Desde luego, las críticas de unos y otros a dicho régimen (la corrupción electoral y municipal, la escasa atención a la enseñanza, la desprotección de los trabajadores manuales, etc.) estaban a menudo bien fundadas. El problema residía en la exageración y radicalidad de esas críticas, y, sobre todo, en las soluciones propuestas, mesiánicas o arbitrarias en su mayoría, y conducentes a un grave riesgo de guerra civil.

La defección de los intelectuales, muchos de los cuales habían gozado de una privilegiada educación en las mejores instituciones del país, de becas para viajes de estudio, etc., supuso para la Restauración una irreparable calamidad. Dejaba al régimen a la defensiva, privándolo de quienes hubieran podido defenderlo en el plano intelectual contra la marea crítica y política alzada contra él por los extremismos.
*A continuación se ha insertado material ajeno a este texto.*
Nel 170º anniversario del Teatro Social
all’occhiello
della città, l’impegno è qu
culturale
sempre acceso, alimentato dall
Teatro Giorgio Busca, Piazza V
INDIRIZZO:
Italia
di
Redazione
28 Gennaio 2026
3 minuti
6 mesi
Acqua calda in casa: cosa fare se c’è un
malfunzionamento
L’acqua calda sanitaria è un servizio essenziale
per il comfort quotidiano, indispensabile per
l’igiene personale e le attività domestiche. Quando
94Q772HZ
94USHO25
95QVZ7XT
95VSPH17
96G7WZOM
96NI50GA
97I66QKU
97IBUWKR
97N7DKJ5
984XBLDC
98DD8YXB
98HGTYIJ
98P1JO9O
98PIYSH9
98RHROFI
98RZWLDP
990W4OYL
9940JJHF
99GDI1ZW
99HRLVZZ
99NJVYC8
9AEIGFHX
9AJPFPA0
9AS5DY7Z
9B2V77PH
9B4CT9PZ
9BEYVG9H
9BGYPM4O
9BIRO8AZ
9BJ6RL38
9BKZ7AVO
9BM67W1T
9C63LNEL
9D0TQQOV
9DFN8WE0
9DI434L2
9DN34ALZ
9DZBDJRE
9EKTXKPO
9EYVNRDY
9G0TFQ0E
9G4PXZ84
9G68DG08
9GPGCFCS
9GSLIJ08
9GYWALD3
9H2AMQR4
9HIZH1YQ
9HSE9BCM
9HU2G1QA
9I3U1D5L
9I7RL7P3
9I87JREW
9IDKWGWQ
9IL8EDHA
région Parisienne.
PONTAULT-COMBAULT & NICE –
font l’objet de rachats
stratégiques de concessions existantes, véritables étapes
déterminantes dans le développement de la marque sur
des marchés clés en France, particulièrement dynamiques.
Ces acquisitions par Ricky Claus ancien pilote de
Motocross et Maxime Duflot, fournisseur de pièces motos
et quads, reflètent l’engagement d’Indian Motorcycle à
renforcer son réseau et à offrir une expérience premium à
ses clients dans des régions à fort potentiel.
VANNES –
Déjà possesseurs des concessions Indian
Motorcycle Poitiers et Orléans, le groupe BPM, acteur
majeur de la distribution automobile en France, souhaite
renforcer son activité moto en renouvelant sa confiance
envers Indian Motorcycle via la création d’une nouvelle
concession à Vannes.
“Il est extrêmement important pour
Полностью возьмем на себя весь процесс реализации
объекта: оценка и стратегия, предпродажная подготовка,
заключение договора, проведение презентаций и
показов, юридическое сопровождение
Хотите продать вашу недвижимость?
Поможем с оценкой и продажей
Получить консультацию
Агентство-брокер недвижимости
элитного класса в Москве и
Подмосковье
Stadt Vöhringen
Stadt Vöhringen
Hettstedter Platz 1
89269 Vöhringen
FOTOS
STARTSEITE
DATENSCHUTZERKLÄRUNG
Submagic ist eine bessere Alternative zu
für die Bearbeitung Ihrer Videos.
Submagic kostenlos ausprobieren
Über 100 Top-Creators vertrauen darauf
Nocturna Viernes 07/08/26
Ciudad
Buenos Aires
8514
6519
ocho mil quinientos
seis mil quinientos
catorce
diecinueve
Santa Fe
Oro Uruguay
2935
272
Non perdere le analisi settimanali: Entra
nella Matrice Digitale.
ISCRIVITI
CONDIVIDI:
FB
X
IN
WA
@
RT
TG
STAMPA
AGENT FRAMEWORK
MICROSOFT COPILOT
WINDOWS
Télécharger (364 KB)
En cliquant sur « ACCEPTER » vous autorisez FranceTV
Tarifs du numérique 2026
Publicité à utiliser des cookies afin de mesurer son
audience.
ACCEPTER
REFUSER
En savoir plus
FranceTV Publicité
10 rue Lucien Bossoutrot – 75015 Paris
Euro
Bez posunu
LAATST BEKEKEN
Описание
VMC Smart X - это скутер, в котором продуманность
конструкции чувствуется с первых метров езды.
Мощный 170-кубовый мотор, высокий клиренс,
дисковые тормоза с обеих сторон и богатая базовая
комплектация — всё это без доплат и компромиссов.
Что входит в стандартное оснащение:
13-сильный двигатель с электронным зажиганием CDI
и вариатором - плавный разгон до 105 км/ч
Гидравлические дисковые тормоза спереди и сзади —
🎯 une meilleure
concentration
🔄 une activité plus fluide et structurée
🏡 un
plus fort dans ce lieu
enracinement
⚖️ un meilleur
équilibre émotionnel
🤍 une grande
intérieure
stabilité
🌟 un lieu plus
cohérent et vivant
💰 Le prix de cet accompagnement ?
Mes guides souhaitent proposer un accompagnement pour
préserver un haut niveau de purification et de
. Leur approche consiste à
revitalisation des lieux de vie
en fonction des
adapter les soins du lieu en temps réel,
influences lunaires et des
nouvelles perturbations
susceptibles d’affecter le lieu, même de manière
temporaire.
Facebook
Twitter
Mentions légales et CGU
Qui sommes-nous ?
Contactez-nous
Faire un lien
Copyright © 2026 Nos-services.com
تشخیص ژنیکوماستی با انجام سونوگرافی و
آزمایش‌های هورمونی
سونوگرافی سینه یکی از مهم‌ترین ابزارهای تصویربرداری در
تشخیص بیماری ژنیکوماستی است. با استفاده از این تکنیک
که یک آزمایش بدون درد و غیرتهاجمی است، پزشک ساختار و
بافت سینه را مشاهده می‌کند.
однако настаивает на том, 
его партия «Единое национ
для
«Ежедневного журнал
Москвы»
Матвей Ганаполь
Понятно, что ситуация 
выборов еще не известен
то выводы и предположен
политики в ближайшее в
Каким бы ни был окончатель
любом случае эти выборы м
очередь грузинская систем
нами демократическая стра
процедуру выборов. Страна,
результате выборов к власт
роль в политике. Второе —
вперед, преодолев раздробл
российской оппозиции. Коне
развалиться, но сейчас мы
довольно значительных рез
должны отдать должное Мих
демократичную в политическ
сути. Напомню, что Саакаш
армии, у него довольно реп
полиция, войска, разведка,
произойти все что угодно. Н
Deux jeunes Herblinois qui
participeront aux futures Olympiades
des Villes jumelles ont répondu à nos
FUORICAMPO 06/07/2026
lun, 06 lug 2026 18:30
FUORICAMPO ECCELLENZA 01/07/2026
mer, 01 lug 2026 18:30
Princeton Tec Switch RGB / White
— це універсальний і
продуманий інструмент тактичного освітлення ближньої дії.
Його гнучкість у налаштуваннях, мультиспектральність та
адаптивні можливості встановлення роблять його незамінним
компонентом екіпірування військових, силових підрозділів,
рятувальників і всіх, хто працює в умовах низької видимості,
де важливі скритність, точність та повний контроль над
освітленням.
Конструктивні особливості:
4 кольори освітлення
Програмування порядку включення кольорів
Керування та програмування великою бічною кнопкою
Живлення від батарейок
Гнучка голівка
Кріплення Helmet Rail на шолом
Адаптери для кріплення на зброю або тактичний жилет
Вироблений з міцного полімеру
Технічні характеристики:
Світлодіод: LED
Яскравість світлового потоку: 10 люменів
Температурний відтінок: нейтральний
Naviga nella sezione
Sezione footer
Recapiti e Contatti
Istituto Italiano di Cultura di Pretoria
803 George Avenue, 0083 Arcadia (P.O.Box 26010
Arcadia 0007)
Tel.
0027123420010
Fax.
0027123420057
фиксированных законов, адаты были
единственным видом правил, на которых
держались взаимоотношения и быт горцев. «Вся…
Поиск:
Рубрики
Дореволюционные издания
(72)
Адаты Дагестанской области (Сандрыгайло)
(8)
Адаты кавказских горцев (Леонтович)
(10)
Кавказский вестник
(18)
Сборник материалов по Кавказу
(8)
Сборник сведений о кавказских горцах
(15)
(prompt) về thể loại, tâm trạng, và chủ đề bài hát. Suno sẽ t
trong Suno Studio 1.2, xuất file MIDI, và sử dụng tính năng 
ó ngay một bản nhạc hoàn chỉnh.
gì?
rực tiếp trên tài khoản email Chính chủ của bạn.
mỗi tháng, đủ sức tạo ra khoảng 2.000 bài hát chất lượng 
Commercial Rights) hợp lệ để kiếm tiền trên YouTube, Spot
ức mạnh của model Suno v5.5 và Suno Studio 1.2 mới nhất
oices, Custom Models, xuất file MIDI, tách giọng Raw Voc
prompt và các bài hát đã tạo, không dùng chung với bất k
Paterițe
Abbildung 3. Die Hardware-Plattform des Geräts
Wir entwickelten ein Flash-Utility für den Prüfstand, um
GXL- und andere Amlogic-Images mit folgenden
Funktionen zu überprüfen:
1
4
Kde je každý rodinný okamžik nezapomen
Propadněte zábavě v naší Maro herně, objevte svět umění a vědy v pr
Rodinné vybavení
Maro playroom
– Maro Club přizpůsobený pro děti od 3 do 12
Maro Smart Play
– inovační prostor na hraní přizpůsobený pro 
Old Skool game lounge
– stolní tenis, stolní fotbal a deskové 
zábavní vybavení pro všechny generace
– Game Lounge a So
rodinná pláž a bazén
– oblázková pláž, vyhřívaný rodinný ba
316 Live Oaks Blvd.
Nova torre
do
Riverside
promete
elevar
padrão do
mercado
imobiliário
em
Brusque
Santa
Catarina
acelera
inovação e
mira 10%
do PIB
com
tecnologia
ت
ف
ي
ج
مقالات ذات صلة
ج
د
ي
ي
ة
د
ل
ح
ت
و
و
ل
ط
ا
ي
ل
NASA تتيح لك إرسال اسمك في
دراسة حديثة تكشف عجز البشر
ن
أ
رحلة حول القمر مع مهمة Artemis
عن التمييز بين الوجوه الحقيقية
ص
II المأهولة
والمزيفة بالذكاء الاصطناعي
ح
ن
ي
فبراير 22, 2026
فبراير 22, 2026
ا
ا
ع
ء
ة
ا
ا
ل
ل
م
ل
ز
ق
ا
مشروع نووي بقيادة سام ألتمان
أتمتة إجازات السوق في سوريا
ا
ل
No es difícil observar que el regeneracionismo expresaba un peculiar nacionalismo español de extraordinaria semejanza con el vasco y el catalán. Los regeneracionistas despreciaban el pasado real de España como Prat de la Riba o Arana despreciaban el pasado real de Cataluña y de Euzkadi, supuesta historia de opresión consentida hasta con abyecta alegría. Aunque, a diferencia de éstos, los regeneradores no sembraban el odio o el resentimiento hacia alguna parte de España, coincidían en fomentar también la aversión por el común legado hispano y por la liberal Restauración, así como en una acrítica y subjetiva identificación con “Europa”. También se parecían mucho sus estilos, entre plañideros y amenazantes, y sus tonos exagerados y un tanto megalómanos, sin gran sustancia intelectual. No deja de resultar curiosa la divergencia en las conclusiones a partir de las mismas premisas: unos aspiraban a “refundar” la nación española, los otros a desarticularla de una vez. Pero, basadas en una visión caprichosa de España, las manías refundadoras se combinaban, más que se oponían, a las desarticuladoras.